Task requirements
Only the text should be kept: print every entry below exactly and leave each image out.

%%

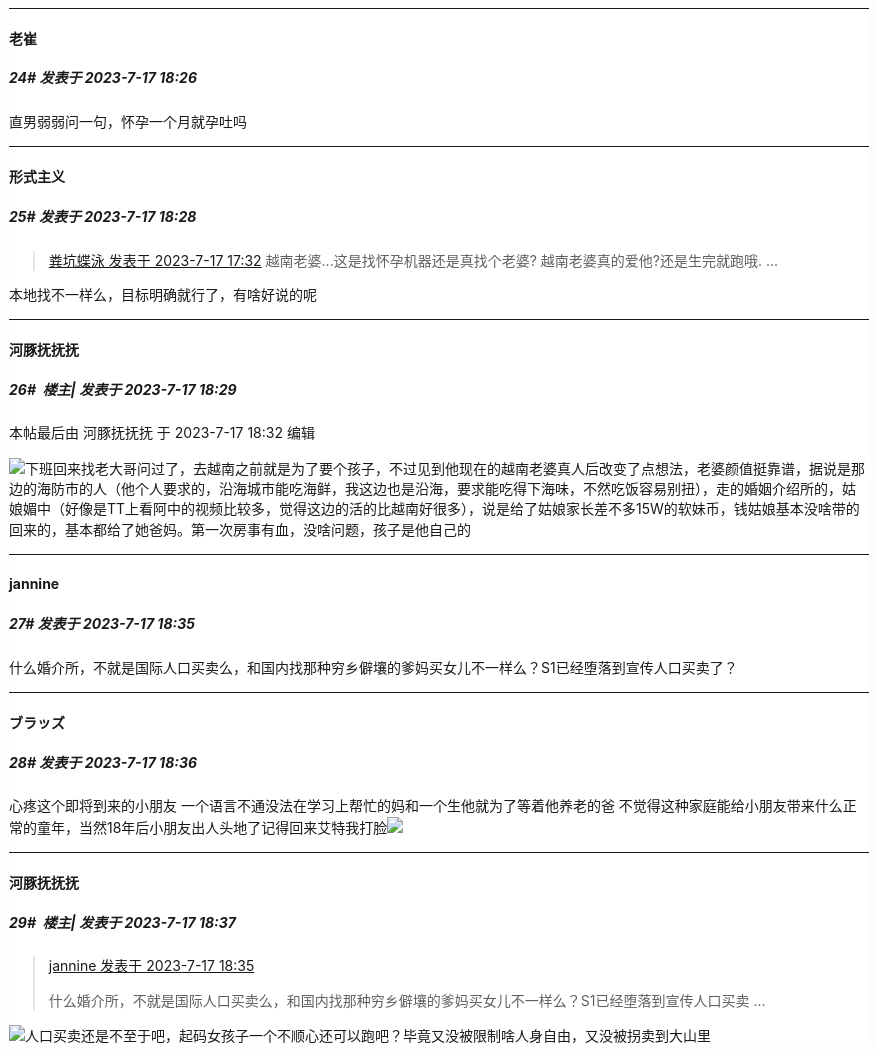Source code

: *****

####  老崔  
##### 24#       发表于 2023-7-17 18:26

直男弱弱问一句，怀孕一个月就孕吐吗

*****

####  形式主义  
##### 25#       发表于 2023-7-17 18:28

<blockquote><a href="httphttps://bbs.saraba1st.com/2b/forum.php?mod=redirect&amp;goto=findpost&amp;pid=61696225&amp;ptid=2144805" target="_blank">粪坑蝶泳 发表于 2023-7-17 17:32</a>
越南老婆...这是找怀孕机器还是真找个老婆? 越南老婆真的爱他?还是生完就跑哦. ...</blockquote>
本地找不一样么，目标明确就行了，有啥好说的呢

*****

####  河豚抚抚抚  
##### 26#         楼主| 发表于 2023-7-17 18:29

 本帖最后由 河豚抚抚抚 于 2023-7-17 18:32 编辑 

<img src="https://static.saraba1st.com/image/smiley/face2017/017.png" referrerpolicy="no-referrer">下班回来找老大哥问过了，去越南之前就是为了要个孩子，不过见到他现在的越南老婆真人后改变了点想法，老婆颜值挺靠谱，据说是那边的海防市的人（他个人要求的，沿海城市能吃海鲜，我这边也是沿海，要求能吃得下海味，不然吃饭容易别扭），走的婚姻介绍所的，姑娘媚中（好像是TT上看阿中的视频比较多，觉得这边的活的比越南好很多），说是给了姑娘家长差不多15W的软妹币，钱姑娘基本没啥带的回来的，基本都给了她爸妈。第一次房事有血，没啥问题，孩子是他自己的

*****

####  jannine  
##### 27#       发表于 2023-7-17 18:35

什么婚介所，不就是国际人口买卖么，和国内找那种穷乡僻壤的爹妈买女儿不一样么？S1已经堕落到宣传人口买卖了？

*****

####  ブラッズ  
##### 28#       发表于 2023-7-17 18:36

心疼这个即将到来的小朋友
一个语言不通没法在学习上帮忙的妈和一个生他就为了等着他养老的爸
不觉得这种家庭能给小朋友带来什么正常的童年，当然18年后小朋友出人头地了记得回来艾特我打脸<img src="https://static.saraba1st.com/image/smiley/face2017/067.png" referrerpolicy="no-referrer">

*****

####  河豚抚抚抚  
##### 29#         楼主| 发表于 2023-7-17 18:37

<blockquote><a href="httphttps://bbs.saraba1st.com/2b/forum.php?mod=redirect&amp;goto=findpost&amp;pid=61696883&amp;ptid=2144805" target="_blank">jannine 发表于 2023-7-17 18:35</a>

什么婚介所，不就是国际人口买卖么，和国内找那种穷乡僻壤的爹妈买女儿不一样么？S1已经堕落到宣传人口买卖 ...</blockquote>
<img src="https://static.saraba1st.com/image/smiley/face2017/004.gif" referrerpolicy="no-referrer">人口买卖还是不至于吧，起码女孩子一个不顺心还可以跑吧？毕竟又没被限制啥人身自由，又没被拐卖到大山里
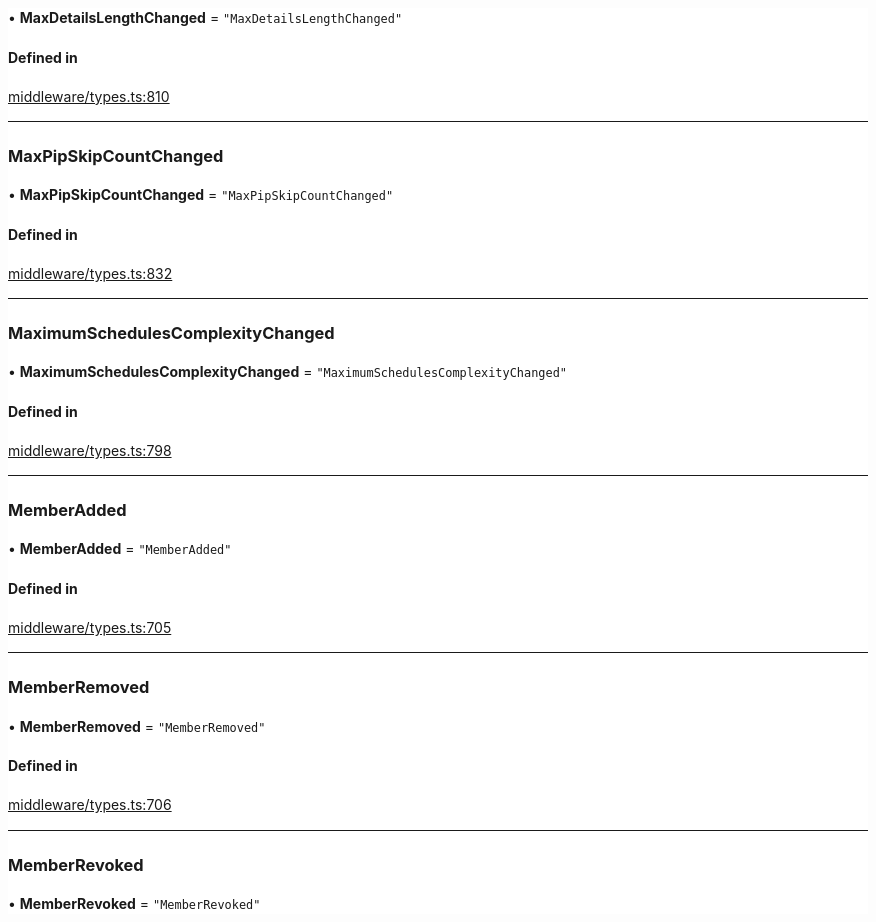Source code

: • **MaxDetailsLengthChanged** = ``"MaxDetailsLengthChanged"``

#### Defined in

[middleware/types.ts:810](https://github.com/PolymeshAssociation/polymesh-sdk/blob/95e180d28/src/middleware/types.ts#L810)

___

### MaxPipSkipCountChanged

• **MaxPipSkipCountChanged** = ``"MaxPipSkipCountChanged"``

#### Defined in

[middleware/types.ts:832](https://github.com/PolymeshAssociation/polymesh-sdk/blob/95e180d28/src/middleware/types.ts#L832)

___

### MaximumSchedulesComplexityChanged

• **MaximumSchedulesComplexityChanged** = ``"MaximumSchedulesComplexityChanged"``

#### Defined in

[middleware/types.ts:798](https://github.com/PolymeshAssociation/polymesh-sdk/blob/95e180d28/src/middleware/types.ts#L798)

___

### MemberAdded

• **MemberAdded** = ``"MemberAdded"``

#### Defined in

[middleware/types.ts:705](https://github.com/PolymeshAssociation/polymesh-sdk/blob/95e180d28/src/middleware/types.ts#L705)

___

### MemberRemoved

• **MemberRemoved** = ``"MemberRemoved"``

#### Defined in

[middleware/types.ts:706](https://github.com/PolymeshAssociation/polymesh-sdk/blob/95e180d28/src/middleware/types.ts#L706)

___

### MemberRevoked

• **MemberRevoked** = ``"MemberRevoked"``
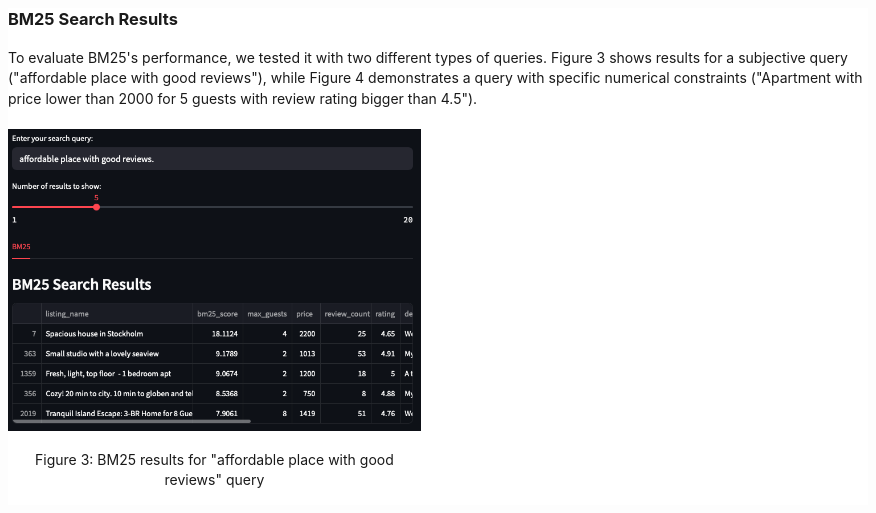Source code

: 
### BM25 Search Results

To evaluate BM25's performance, we tested it with two different types of queries. Figure 3 shows results for a subjective query ("affordable place with good reviews"), while Figure 4 demonstrates a query with specific numerical constraints ("Apartment with price lower than 2000 for 5 guests with review rating bigger than 4.5").

<div style="display: flex; flex-wrap: wrap; justify-content: space-between; margin: 20px 0;">
  <div style="flex: 0 0 48%;">
    <img src="/assets/use_cases/airbnb_search/bm25_semantic_res.png" alt="BM25 Results for Subjective Query" style="width: 100%;">
    <p style="text-align: center;">Figure 3: BM25 results for "affordable place with good reviews" query</p>
  </div>
  <div style="flex: 0 0 48%;">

%%

Expected answer
Source code

: *****

####  老崔  
##### 24#       发表于 2023-7-17 18:26

直男弱弱问一句，怀孕一个月就孕吐吗

*****

####  形式主义  
##### 25#       发表于 2023-7-17 18:28

<blockquote><a href="httphttps://bbs.saraba1st.com/2b/forum.php?mod=redirect&amp;goto=findpost&amp;pid=61696225&amp;ptid=2144805" target="_blank">粪坑蝶泳 发表于 2023-7-17 17:32</a>
越南老婆...这是找怀孕机器还是真找个老婆? 越南老婆真的爱他?还是生完就跑哦. ...</blockquote>
本地找不一样么，目标明确就行了，有啥好说的呢

*****

####  河豚抚抚抚  
##### 26#         楼主| 发表于 2023-7-17 18:29

 本帖最后由 河豚抚抚抚 于 2023-7-17 18:32 编辑 

<img src="https://static.saraba1st.com/image/smiley/face2017/017.png" referrerpolicy="no-referrer">下班回来找老大哥问过了，去越南之前就是为了要个孩子，不过见到他现在的越南老婆真人后改变了点想法，老婆颜值挺靠谱，据说是那边的海防市的人（他个人要求的，沿海城市能吃海鲜，我这边也是沿海，要求能吃得下海味，不然吃饭容易别扭），走的婚姻介绍所的，姑娘媚中（好像是TT上看阿中的视频比较多，觉得这边的活的比越南好很多），说是给了姑娘家长差不多15W的软妹币，钱姑娘基本没啥带的回来的，基本都给了她爸妈。第一次房事有血，没啥问题，孩子是他自己的

*****

####  jannine  
##### 27#       发表于 2023-7-17 18:35

什么婚介所，不就是国际人口买卖么，和国内找那种穷乡僻壤的爹妈买女儿不一样么？S1已经堕落到宣传人口买卖了？

*****

####  ブラッズ  
##### 28#       发表于 2023-7-17 18:36

心疼这个即将到来的小朋友
一个语言不通没法在学习上帮忙的妈和一个生他就为了等着他养老的爸
不觉得这种家庭能给小朋友带来什么正常的童年，当然18年后小朋友出人头地了记得回来艾特我打脸<img src="https://static.saraba1st.com/image/smiley/face2017/067.png" referrerpolicy="no-referrer">

*****

####  河豚抚抚抚  
##### 29#         楼主| 发表于 2023-7-17 18:37

<blockquote><a href="httphttps://bbs.saraba1st.com/2b/forum.php?mod=redirect&amp;goto=findpost&amp;pid=61696883&amp;ptid=2144805" target="_blank">jannine 发表于 2023-7-17 18:35</a>

什么婚介所，不就是国际人口买卖么，和国内找那种穷乡僻壤的爹妈买女儿不一样么？S1已经堕落到宣传人口买卖 ...</blockquote>
<img src="https://static.saraba1st.com/image/smiley/face2017/004.gif" referrerpolicy="no-referrer">人口买卖还是不至于吧，起码女孩子一个不顺心还可以跑吧？毕竟又没被限制啥人身自由，又没被拐卖到大山里
Source code

: • **MaxDetailsLengthChanged** = ``"MaxDetailsLengthChanged"``

#### Defined in

[middleware/types.ts:810](https://github.com/PolymeshAssociation/polymesh-sdk/blob/95e180d28/src/middleware/types.ts#L810)

___

### MaxPipSkipCountChanged

• **MaxPipSkipCountChanged** = ``"MaxPipSkipCountChanged"``

#### Defined in

[middleware/types.ts:832](https://github.com/PolymeshAssociation/polymesh-sdk/blob/95e180d28/src/middleware/types.ts#L832)

___

### MaximumSchedulesComplexityChanged

• **MaximumSchedulesComplexityChanged** = ``"MaximumSchedulesComplexityChanged"``

#### Defined in

[middleware/types.ts:798](https://github.com/PolymeshAssociation/polymesh-sdk/blob/95e180d28/src/middleware/types.ts#L798)

___

### MemberAdded

• **MemberAdded** = ``"MemberAdded"``

#### Defined in

[middleware/types.ts:705](https://github.com/PolymeshAssociation/polymesh-sdk/blob/95e180d28/src/middleware/types.ts#L705)

___

### MemberRemoved

• **MemberRemoved** = ``"MemberRemoved"``

#### Defined in

[middleware/types.ts:706](https://github.com/PolymeshAssociation/polymesh-sdk/blob/95e180d28/src/middleware/types.ts#L706)

___

### MemberRevoked

• **MemberRevoked** = ``"MemberRevoked"``
Source code

: 
### BM25 Search Results

To evaluate BM25's performance, we tested it with two different types of queries. Figure 3 shows results for a subjective query ("affordable place with good reviews"), while Figure 4 demonstrates a query with specific numerical constraints ("Apartment with price lower than 2000 for 5 guests with review rating bigger than 4.5").

<div style="display: flex; flex-wrap: wrap; justify-content: space-between; margin: 20px 0;">
  <div style="flex: 0 0 48%;">
    <img src="/assets/use_cases/airbnb_search/bm25_semantic_res.png" alt="BM25 Results for Subjective Query" style="width: 100%;">
    <p style="text-align: center;">Figure 3: BM25 results for "affordable place with good reviews" query</p>
  </div>
  <div style="flex: 0 0 48%;">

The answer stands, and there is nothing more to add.